This morning as I sit on the front porch with Alastor the Rescue Mutt, he is serene and watchful and I am deeply weary.
I have been running too fast and working too hard.
And I am missing my child.
My oldest daughter has been in Europe for more than a week now. Last night, for the first time since she left, I heard snatches of her voice through a broken internet line.
Now, now…she seems ever so much further away.
As I sit here on the porch swing, Alastor has finished his survey of my world, deemed it safe and drifted off to sleep.
As for me, I am taking a moment to look around. My roses haven’t been touched all summer. I haven’t watered or fertilized a single plant along the front walk. The plants I bought for the front steps are finally in their pots but only because one of the kids had mercy on them yesterday.
Last night, a neighbor asked me what happened to my “sassy, spiky hair”. I reached one hand up to touch the top of my head and realized I have been too tired to care.

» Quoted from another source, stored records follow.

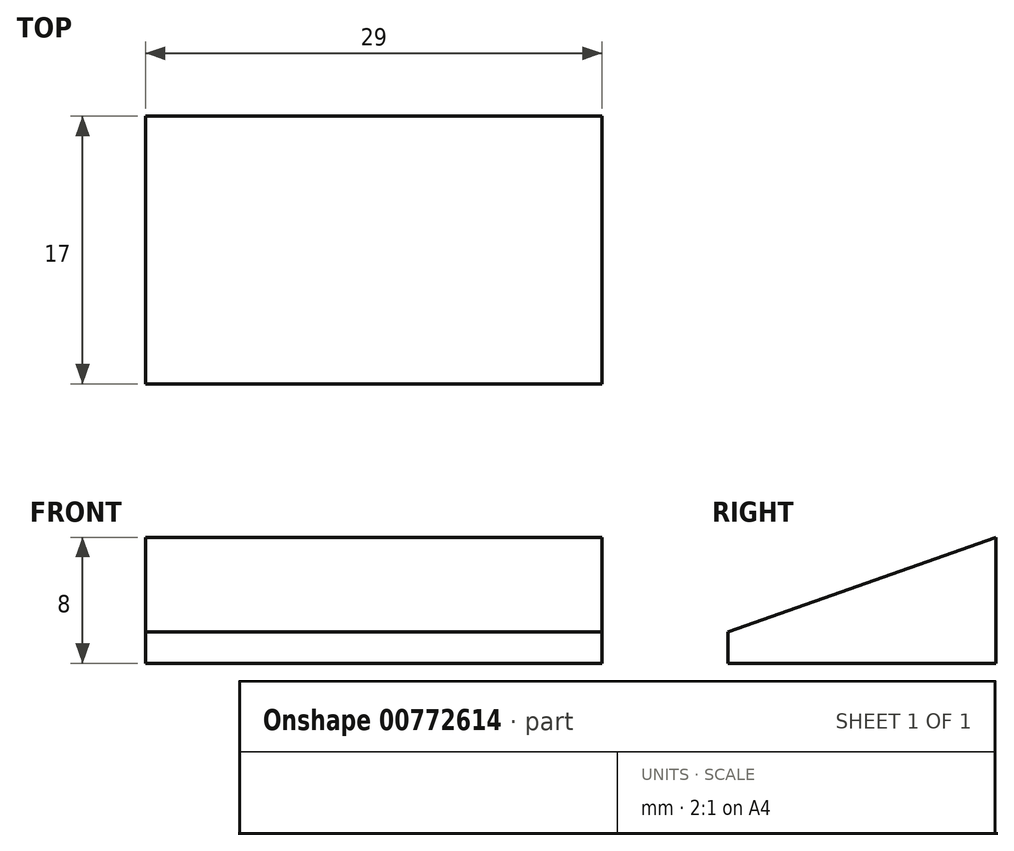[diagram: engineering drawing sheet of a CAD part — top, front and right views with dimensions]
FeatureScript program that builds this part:
annotation { "Feature Type Name" : "Feature", "Feature Type Description" : "" }
export const myFeature = defineFeature(function(context is Context, id is Id, definition is map)
    precondition{}
    {
        {
            var Q0;
            Q0=qCreatedBy(makeId("Top.planeOp"),FACE);
            var sketch = newSketch(context, id + "F0", { "sketchPlane" : qUnion([Q0])});
            skLineSegment(sketch, "E0.bottom", {"start": v(14.5, 8.5) * mm, "end": v(-14.5, 8.5) * mm});
            skLineSegment(sketch, "E0.top", {"start": v(14.5, -8.5) * mm, "end": v(-14.5, -8.5) * mm});
            skLineSegment(sketch, "E0.left", {"start": v(14.5, 8.5) * mm, "end": v(14.5, -8.5) * mm});
            skLineSegment(sketch, "E0.right", {"start": v(-14.5, 8.5) * mm, "end": v(-14.5, -8.5) * mm});
            skPoint(sketch, "E0.middle", {"position": v(0, 0) * mm});
            skSolve(sketch);
        }
        {
            var Q0;
            Q0 = qSketchRegion(id + "F0", true);
            extrude(context, id + "F1", {"entities" : qUnion([Q0]), "depth" : 8 * mm, "offsetDistance" : 25.4 * mm});
        }
        {
            var Q0;
            Q0=makeQuery(id+"F1.opExtrude","SWEPT_FACE",FACE,{"disambiguationData":[OSD([sQuery(id+"F0.wireOp",EDGE,"E0.left")])]});
            var sketch = newSketch(context, id + "F2", { "sketchPlane" : qUnion([Q0])});
            skLineSegment(sketch, "E1", {"start": v(8.5, 8) * mm, "end": v(-8.5, 8) * mm});
            skLineSegment(sketch, "E2", {"start": v(-8.5, 8) * mm, "end": v(-8.5, 2) * mm});
            skLineSegment(sketch, "E3", {"start": v(-8.5, 2) * mm, "end": v(8.5, 8) * mm});
            skSolve(sketch);
        }
        {
            var Q0;
            Q0 = qSketchRegion(id + "F2", true);
            extrude(context, id + "F3", {"entities" : qUnion([Q0]), "operationType" : NewBodyOperationType.REMOVE, "oppositeDirection" : true, "depth" : 1143 * mm, "offsetDistance" : 25.4 * mm});
        }
    });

This is a little bit scary.
Then the words of Moses’ song from Psalm 90 break through it all-
Lord, you have been our dwelling place throughout all generations…
In the Hebrew, the words “dwelling place” reflect a covenant relationship like that of marriage.
Lord, forever and ever, through my wandering, my weakness, the good and the bad, I have been Yours and and You have been mine…
Then a little further down in the Psalm-
Satisfy us in the morning with your unfailing love,
that we may sing for joy and be glad all our days. (vs 14)
Satisfy us in the morning with your unfailing love…
It is hard here sometimes, sad and weary too, but the steadfast love of God is always more than enough for our hungry souls.